Até António Costa, Primeiro-Ministro português, se insurgiu contra esta Superliga. "A proposta de uma competição de futebol no espaço Europeu organizada fora das instituições representativas do setor, nomeadamente as Ligas, as Federações e a UEFA, tem de ser recusada sem nenhuma hesitação. Os princípios da solidariedade, da valorização do resultado desportivo e do mérito não podem estar à venda. Como Primeiro-Ministro de Portugal coloco-me ao lado das instituições desportivas nacionais e internacionais que recusam de forma veemente, aceitar que tal competição aconteça", publicaria o chefe do Governo no Twitter.
Junte-se um "H", de Hóquei...
Para os mais atentos adeptos do Hóquei em Patins, a questão desta Superliga do futebol não deixará de evocar o braço de ferro entre a World Skate Europe (uma UEFA) e os clubes mais fortes da modalidade, unidos sob a égide de uma Associação Europeia de Clubes... de Hóquei: a EHCA.
A EHCA, por alguns dos seus membros, já veio anunciar a intenção de avançar com uma prova própria - já na próxima época -, em que estarão os oito fundadores (Barcelona, Benfica, Liceo, Noia, Oliveirense, Porto, Reus, Sporting) e três equipas que se juntaram recentemente (Óquei de Barcelos, Forte e Saint-Omer). A porta não está fechada a mais clubes, mas o acesso não dependeria do mérito desportivo. E, com jogos a meio da semana, dificilmente seria viável para equipas "periféricas".
Não deixando de ser realidades diferentes, há uma confrangedora contradição nos argumentos alheios ao desporto em si. A solução sobre rodas parece agradar às águias, não irá contra as regras da União Europeia para os dragões, nem viola quaisquer princípios democráticos e de mérito para os leões. Todos clubes fundadores da EHCA e promotores da Superliga no Hóquei em Patins. E à margem das instituições, se necessário.

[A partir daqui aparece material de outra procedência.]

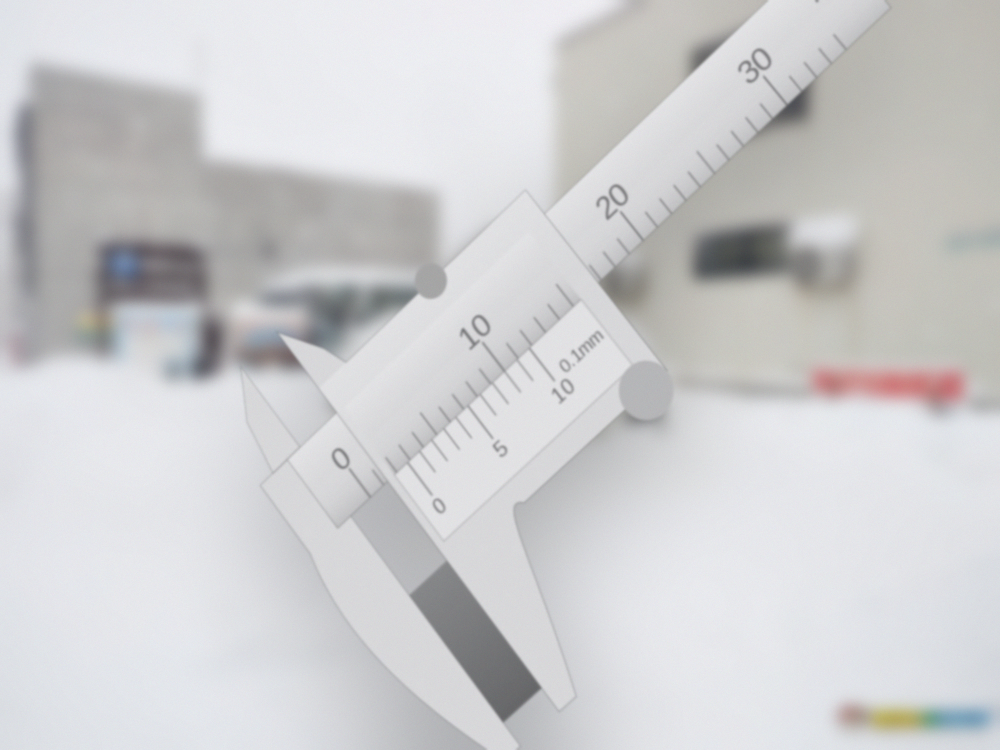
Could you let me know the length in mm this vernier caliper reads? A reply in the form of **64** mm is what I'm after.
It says **2.8** mm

Será da escala, do dinheiro, da diferença entre estar dentro ou estar fora?
A World Skate Europe e a World Skate não reagem às acusações dos clubes, os demais clubes nos históricos países nada opinam, e as federações não tomam uma posição pública. Ou, com o apoio pela portuguesa FPP e a espanhola RFEP à proposta dos clubes de organização da Liga Europeia, já tomaram...
Nas óbvias diferenças entre o futebol e o Hóquei em Patins - e o que pode ser um problema para um, pode ser a solução para o outro -, é mais uma questão de coerência do que de ter a resposta certa.
Neste momento, os "grandes" do futebol português perante esta Superliga do pontapé na bola estarão numa posição muito diferente de um campeão helvético ou germânico no Hóquei em Patins? Noutros campos, a solução de EuroLiga no basquetebol, também com um diferendo institucional, dinamizou a modalidade entre os mais fortes emblemas na Europa. Mas deixou-a moribunda num Portugal periférico, sem a visita das equipas de referência do Velho Continente.
É uma faca de dois gumes. De um lado a promoção dos jogos entre os ditos "grandes". Do outro, o criar de condições para que outros grandes floresçam, sendo que, factualmente, pouco tem sido feito neste sentido por uma World Skate que, curiosamente, continua cativa dos históricos países que agora lideram a "revolução".
A necessidade de mudança é inquestionável e cada vez mais urgente e a EHCA, apesar de anunciar a ruptura caso não haja outra via, procura o reconhecimento institucional perante uma World Skate que pouco ou nada tem feito pela promoção e desenvolvimento da modalidade. Mas que, mal ou bem - no argumento que serve para o futebol -, continua a ser o organismo que a tutela.